Zur Bilanz des Bildungsstreiks am 17. November 2009
Über 85.000 SchülerInnen und Studierende protestierten am 17.11. in der ganzen Bundesrepublik für eine bessere Bildung und leiteten damit ganz offiziell den Beginn des „heißen Herbstes“ ein.
von Paula Rauch, Schülerin und Mitorganisatorin des Bildungsstreiks in Berlin
Ursprünglich als Auftakt für eine neue Bildungsstreik-Aktionszeit gedacht, ist der 17. November durch die Besetzungen von über 20 Hörsälen an Universitäten in den letzten Wochen eher zu einem vorläufigen Höhepunkt geworden. Nachdem vor drei Wochen Studierende das Audimax der Uni Wien besetzten um gegen den Bologna-Prozess und die Missstände an den Hochschulen zu protestieren war es in allen österreichischen Städten zu Besetzungen und Protestaktionen gekommen, die schließlich auch nach Deutschland „über-schwappten“. Am Aktionstag beteiligten sich bundesweit über 60 Städte, darunter Berlin (15.000), München (10.000), Wiesbaden (10.000), Freiburg (6.000), Köln (5.000) und viele Andere. Außerdem wurden weitere Hörsäle besetzt, teilweise ganze Unis, wie die Technische Universität (TU) in Berlin, komplett blockiert und vereinzelt kam es sogar zu Schulbesetzungen.
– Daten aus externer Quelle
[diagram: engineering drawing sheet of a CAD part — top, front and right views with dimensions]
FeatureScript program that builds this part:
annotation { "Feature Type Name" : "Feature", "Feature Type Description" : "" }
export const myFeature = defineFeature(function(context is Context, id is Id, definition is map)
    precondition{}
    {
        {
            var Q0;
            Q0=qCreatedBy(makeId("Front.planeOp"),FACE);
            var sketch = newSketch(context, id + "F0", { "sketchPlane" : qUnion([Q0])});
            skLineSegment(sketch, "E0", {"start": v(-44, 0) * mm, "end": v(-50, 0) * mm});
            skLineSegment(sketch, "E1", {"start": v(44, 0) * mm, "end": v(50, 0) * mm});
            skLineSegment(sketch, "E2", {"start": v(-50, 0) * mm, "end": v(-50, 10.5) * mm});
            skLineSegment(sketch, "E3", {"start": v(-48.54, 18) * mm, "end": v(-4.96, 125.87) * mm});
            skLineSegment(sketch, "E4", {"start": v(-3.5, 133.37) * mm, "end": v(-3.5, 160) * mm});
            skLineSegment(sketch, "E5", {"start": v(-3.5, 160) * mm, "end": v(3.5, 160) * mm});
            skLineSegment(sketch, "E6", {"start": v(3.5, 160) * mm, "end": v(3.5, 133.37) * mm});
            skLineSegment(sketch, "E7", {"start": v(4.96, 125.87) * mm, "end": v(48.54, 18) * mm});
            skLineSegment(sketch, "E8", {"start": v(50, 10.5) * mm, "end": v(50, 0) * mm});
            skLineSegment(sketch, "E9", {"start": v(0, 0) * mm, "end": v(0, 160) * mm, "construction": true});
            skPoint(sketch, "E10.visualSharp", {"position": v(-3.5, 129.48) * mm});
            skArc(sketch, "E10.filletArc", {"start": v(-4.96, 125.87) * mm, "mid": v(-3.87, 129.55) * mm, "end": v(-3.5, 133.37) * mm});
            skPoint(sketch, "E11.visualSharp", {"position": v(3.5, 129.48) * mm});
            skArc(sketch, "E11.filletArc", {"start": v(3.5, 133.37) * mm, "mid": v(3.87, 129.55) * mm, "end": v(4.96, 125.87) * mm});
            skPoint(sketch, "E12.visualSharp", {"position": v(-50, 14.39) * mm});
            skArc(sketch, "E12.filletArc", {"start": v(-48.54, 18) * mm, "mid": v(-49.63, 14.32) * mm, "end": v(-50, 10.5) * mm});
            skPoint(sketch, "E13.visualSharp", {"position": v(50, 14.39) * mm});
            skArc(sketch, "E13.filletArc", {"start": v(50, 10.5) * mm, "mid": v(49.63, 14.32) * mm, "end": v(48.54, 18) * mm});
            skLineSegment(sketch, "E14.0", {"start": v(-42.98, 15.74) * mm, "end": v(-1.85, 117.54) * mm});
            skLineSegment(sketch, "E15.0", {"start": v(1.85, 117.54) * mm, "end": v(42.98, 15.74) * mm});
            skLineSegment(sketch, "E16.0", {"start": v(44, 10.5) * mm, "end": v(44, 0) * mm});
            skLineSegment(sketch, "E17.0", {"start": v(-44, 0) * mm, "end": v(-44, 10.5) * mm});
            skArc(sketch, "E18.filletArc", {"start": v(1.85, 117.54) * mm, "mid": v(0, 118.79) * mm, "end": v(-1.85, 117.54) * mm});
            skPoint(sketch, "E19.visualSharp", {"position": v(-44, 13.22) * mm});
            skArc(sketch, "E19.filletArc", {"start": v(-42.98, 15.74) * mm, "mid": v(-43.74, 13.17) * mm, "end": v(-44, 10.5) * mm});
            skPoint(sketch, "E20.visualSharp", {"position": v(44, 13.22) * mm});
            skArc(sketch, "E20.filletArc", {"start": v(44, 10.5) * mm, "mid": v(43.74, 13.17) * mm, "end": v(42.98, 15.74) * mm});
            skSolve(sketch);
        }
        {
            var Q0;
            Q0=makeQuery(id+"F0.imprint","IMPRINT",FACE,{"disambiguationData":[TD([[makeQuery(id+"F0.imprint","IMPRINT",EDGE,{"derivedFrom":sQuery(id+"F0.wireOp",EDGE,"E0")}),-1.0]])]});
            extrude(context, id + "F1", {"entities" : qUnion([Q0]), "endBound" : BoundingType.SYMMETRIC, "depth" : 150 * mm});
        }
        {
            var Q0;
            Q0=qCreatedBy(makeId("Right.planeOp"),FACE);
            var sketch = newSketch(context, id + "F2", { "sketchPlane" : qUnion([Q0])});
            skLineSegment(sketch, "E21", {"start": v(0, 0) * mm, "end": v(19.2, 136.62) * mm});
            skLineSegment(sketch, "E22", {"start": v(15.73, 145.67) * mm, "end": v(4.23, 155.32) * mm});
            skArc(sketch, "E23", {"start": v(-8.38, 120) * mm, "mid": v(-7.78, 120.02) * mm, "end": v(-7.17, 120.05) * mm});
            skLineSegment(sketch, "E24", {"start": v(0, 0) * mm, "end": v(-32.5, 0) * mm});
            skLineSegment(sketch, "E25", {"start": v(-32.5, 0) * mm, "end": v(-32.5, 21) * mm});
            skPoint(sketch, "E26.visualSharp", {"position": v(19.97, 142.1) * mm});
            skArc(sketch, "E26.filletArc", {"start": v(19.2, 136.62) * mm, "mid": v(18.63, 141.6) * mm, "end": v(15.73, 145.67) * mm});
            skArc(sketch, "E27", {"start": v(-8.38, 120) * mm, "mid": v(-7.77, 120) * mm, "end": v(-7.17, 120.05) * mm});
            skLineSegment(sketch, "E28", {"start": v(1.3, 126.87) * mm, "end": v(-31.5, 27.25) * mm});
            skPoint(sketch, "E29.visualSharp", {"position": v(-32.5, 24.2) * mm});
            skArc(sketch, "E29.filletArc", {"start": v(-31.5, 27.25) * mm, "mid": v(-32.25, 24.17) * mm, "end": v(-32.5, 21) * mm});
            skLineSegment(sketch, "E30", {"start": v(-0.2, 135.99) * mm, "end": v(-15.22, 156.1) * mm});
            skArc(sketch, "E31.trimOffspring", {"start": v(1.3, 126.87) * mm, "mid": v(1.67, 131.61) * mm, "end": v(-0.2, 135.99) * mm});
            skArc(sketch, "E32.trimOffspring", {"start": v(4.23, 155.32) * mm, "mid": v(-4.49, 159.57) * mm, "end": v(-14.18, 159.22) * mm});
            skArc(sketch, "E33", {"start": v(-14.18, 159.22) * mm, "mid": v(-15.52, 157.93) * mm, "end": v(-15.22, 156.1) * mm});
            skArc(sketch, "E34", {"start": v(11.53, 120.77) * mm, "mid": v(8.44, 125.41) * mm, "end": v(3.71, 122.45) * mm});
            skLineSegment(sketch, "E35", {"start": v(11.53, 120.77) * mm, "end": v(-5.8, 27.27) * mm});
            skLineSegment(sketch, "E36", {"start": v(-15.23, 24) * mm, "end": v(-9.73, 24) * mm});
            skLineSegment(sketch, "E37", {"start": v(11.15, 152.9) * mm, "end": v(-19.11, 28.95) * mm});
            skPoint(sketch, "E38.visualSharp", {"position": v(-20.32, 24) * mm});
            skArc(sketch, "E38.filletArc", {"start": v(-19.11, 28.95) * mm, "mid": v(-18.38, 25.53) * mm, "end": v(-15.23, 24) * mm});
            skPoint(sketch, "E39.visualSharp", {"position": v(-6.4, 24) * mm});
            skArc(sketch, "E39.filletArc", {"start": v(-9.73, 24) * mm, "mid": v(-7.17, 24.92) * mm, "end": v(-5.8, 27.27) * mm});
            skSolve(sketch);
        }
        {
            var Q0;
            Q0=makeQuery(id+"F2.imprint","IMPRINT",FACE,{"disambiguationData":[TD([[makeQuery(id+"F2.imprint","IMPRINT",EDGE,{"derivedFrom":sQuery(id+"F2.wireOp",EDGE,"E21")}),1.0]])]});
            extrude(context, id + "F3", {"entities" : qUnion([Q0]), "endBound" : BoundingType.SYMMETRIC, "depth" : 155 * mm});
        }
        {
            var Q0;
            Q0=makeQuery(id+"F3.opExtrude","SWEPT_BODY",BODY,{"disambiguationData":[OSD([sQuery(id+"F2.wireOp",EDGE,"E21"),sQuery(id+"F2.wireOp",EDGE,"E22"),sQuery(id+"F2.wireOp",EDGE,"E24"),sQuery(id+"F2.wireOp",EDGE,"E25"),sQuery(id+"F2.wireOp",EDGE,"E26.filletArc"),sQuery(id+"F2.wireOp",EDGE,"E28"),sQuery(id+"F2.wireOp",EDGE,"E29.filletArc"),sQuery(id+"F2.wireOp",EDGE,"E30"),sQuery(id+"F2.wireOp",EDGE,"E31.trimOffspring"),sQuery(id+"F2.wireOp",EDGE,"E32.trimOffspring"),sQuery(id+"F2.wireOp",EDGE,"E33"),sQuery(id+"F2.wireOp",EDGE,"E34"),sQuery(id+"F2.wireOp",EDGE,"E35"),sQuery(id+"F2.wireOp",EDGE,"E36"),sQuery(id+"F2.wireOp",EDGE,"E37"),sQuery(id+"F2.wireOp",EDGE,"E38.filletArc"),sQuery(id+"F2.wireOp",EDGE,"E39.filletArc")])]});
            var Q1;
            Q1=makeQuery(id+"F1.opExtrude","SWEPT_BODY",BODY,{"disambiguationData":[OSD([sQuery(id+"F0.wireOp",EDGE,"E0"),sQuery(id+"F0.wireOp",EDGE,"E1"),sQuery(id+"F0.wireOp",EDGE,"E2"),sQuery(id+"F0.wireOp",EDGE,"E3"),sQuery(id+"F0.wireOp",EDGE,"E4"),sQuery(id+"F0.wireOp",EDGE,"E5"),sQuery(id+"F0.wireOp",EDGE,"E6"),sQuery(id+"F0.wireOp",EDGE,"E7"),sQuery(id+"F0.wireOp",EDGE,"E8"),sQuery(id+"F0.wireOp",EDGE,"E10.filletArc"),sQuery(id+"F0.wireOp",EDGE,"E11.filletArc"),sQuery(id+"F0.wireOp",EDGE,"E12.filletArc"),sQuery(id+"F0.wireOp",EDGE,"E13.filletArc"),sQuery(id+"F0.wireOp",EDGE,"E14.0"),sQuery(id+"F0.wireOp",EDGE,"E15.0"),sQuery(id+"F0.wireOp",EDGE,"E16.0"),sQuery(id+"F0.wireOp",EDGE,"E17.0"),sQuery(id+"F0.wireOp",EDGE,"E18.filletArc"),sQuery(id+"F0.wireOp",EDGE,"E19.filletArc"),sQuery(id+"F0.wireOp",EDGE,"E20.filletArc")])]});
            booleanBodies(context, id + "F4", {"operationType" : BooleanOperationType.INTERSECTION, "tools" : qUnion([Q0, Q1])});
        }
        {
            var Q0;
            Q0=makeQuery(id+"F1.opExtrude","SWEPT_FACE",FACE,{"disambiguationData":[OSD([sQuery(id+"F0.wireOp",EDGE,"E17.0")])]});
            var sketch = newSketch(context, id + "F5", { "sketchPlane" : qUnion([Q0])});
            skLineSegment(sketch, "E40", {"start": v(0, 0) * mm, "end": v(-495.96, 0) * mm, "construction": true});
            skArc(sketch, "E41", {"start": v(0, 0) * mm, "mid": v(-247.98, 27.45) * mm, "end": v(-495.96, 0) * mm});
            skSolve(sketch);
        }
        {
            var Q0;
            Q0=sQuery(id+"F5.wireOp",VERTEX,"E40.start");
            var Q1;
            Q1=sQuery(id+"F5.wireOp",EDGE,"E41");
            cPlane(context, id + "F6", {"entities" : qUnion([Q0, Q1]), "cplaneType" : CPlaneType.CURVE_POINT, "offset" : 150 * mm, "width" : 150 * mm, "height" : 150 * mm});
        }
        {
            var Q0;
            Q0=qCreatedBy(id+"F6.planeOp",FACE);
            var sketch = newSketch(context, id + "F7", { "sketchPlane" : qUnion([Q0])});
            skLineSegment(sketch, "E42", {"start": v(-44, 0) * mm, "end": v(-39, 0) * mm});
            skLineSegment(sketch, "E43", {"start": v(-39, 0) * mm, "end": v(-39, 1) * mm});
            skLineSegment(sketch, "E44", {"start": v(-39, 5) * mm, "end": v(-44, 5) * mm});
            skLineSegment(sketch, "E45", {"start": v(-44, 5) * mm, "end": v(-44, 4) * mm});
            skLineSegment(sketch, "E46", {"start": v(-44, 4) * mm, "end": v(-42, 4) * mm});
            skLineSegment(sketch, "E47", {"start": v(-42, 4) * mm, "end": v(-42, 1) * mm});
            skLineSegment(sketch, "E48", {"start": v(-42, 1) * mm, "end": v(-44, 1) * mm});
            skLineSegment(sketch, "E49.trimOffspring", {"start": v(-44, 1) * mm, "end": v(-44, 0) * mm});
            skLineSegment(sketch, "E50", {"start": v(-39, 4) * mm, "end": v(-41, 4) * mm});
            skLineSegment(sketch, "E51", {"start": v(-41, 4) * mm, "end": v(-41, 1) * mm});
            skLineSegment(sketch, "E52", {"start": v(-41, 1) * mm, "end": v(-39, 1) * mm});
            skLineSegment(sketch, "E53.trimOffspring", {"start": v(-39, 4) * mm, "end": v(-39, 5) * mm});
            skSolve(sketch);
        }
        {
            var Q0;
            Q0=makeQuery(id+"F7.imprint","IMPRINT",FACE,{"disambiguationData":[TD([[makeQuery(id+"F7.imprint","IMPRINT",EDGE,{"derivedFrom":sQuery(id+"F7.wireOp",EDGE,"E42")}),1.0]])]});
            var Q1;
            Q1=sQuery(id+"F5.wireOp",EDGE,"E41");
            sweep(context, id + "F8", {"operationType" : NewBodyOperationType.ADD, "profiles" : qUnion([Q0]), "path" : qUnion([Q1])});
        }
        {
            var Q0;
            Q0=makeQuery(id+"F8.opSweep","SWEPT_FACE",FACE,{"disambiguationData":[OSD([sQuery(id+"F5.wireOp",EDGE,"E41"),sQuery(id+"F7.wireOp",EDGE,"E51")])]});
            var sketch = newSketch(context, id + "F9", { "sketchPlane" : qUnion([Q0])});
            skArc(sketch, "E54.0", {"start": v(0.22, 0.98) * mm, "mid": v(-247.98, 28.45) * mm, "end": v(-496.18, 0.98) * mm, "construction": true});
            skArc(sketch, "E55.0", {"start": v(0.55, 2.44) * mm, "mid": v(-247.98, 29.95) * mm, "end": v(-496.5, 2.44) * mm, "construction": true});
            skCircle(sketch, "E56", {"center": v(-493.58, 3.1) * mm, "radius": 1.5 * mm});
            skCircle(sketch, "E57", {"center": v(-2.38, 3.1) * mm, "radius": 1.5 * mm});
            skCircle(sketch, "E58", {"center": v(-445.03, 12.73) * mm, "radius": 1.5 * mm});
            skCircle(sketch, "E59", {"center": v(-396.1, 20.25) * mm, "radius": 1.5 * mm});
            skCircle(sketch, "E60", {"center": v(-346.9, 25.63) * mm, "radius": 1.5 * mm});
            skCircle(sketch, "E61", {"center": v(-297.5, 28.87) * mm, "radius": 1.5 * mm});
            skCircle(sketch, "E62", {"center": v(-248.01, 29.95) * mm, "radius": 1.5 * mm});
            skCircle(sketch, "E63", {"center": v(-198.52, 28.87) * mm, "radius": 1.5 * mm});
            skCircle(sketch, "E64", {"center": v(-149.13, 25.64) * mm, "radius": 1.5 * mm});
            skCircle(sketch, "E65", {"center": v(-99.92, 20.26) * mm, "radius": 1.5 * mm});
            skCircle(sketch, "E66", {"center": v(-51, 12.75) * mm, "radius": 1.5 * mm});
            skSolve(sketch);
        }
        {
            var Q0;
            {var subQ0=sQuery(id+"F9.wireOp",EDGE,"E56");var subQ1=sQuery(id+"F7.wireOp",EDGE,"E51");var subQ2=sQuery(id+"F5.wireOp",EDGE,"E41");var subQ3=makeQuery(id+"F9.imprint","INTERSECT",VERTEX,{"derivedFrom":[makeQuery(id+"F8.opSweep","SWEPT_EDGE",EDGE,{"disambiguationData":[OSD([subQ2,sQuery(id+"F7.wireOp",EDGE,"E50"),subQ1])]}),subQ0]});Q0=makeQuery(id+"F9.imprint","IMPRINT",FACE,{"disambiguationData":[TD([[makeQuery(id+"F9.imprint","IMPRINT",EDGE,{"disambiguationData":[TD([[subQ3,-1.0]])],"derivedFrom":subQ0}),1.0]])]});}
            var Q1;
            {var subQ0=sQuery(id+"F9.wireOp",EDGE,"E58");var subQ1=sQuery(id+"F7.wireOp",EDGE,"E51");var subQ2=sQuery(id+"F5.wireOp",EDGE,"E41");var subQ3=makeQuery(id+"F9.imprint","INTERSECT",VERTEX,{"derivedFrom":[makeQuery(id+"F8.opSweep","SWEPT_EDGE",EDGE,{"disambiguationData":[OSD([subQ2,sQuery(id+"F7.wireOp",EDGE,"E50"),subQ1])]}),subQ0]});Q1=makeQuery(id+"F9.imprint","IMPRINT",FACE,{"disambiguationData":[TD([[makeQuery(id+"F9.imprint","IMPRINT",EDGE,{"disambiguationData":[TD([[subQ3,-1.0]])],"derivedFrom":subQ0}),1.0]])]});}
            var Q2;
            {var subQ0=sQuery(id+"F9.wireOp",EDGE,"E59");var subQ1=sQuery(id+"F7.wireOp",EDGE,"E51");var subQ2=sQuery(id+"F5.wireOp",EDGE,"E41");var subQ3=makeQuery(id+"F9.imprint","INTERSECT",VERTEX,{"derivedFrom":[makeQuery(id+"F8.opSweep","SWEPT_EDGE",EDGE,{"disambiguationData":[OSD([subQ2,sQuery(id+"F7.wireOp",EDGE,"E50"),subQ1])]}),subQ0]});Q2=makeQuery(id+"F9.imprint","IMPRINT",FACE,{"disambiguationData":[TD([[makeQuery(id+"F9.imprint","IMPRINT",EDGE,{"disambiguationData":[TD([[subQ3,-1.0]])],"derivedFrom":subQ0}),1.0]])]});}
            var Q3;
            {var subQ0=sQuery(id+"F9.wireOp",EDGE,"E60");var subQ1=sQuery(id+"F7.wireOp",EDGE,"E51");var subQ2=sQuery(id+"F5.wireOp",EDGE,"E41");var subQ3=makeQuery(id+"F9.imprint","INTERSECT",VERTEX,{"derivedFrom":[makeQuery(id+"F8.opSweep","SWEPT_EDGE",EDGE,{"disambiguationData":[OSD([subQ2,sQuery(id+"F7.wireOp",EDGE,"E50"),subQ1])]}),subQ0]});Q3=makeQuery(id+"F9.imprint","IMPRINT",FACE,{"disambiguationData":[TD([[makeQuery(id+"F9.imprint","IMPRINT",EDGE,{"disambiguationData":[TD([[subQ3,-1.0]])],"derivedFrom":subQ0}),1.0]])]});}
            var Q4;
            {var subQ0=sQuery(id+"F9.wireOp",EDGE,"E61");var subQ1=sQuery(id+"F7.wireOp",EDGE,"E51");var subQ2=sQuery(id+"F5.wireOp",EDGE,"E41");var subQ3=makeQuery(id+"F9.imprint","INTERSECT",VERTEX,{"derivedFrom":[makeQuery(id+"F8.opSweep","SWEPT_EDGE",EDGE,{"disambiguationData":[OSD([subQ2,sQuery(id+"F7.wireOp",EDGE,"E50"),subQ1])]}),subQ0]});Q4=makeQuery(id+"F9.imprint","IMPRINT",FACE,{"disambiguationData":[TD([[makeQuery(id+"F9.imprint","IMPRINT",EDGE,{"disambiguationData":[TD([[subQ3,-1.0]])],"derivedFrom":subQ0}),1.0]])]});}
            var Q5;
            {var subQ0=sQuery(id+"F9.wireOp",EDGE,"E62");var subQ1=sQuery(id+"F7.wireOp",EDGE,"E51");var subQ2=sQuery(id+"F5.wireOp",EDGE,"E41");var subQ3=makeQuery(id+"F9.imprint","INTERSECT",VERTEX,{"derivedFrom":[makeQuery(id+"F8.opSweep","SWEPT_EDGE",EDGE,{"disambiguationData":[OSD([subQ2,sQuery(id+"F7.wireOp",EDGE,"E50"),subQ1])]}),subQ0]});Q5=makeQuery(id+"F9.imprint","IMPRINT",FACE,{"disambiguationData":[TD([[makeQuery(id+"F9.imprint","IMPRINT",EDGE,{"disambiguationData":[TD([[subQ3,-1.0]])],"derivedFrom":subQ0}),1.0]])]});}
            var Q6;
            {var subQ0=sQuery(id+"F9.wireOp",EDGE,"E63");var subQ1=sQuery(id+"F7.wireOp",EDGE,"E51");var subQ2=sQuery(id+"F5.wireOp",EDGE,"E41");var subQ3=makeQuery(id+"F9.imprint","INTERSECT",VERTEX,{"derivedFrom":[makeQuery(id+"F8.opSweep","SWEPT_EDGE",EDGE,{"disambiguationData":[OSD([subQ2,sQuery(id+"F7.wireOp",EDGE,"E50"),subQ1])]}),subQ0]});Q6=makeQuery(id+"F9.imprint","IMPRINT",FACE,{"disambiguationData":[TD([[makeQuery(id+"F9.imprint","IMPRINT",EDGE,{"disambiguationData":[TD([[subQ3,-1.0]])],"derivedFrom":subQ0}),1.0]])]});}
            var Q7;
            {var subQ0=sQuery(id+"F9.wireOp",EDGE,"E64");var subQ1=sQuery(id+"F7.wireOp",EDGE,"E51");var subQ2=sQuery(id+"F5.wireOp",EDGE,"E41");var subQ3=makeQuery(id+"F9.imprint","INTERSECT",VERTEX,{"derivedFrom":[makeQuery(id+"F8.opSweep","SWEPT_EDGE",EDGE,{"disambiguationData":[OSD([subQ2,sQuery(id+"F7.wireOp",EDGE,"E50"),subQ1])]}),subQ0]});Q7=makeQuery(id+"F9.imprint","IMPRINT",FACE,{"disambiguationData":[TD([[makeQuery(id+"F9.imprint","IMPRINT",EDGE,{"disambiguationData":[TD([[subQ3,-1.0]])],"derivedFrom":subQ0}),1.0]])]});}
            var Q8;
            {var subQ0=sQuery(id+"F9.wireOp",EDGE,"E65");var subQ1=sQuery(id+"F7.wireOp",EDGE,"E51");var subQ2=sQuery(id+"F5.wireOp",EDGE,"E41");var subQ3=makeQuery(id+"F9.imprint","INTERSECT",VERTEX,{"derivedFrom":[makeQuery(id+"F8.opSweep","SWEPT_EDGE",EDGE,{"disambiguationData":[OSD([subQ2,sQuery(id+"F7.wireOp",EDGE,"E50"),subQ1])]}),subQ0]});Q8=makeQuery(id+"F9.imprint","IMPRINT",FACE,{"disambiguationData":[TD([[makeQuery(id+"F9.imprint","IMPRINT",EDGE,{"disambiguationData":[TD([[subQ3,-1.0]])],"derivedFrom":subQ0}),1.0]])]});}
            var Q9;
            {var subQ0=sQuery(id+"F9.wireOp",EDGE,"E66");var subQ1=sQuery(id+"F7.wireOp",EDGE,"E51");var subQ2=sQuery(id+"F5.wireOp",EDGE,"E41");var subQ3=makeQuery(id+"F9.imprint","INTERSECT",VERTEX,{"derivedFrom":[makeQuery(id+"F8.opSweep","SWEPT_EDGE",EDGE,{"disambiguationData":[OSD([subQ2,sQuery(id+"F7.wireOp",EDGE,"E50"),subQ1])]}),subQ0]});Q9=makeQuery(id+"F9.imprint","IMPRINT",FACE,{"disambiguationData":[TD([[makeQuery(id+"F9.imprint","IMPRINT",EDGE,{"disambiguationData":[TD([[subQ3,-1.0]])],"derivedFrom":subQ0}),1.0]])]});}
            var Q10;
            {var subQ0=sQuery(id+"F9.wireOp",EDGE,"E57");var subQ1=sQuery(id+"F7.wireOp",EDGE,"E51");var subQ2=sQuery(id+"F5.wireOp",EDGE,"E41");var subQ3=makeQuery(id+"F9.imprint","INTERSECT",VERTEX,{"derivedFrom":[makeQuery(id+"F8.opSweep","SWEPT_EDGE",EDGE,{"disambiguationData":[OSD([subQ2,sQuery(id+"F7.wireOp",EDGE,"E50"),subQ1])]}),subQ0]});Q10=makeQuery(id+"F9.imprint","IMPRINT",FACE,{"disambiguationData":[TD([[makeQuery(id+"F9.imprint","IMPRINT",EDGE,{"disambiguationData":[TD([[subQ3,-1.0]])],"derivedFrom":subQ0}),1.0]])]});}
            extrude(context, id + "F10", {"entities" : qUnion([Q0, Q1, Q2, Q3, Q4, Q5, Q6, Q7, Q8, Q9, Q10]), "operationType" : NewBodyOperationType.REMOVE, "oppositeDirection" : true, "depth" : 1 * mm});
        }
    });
In Berlin war die Demonstration trotz Regen überraschend groß, kämpferisch und mit vielen systemkritisch- bis antikapitalistischen Redebeiträgen aus verschiedenen Ländern sehr politisch, allerdings mangelte es an einer Perspektive für die Proteste, so dass sich der 17.11 für viele nur in die über zweijährige Halbjahresfolge von Aktionstagen einreihen wird.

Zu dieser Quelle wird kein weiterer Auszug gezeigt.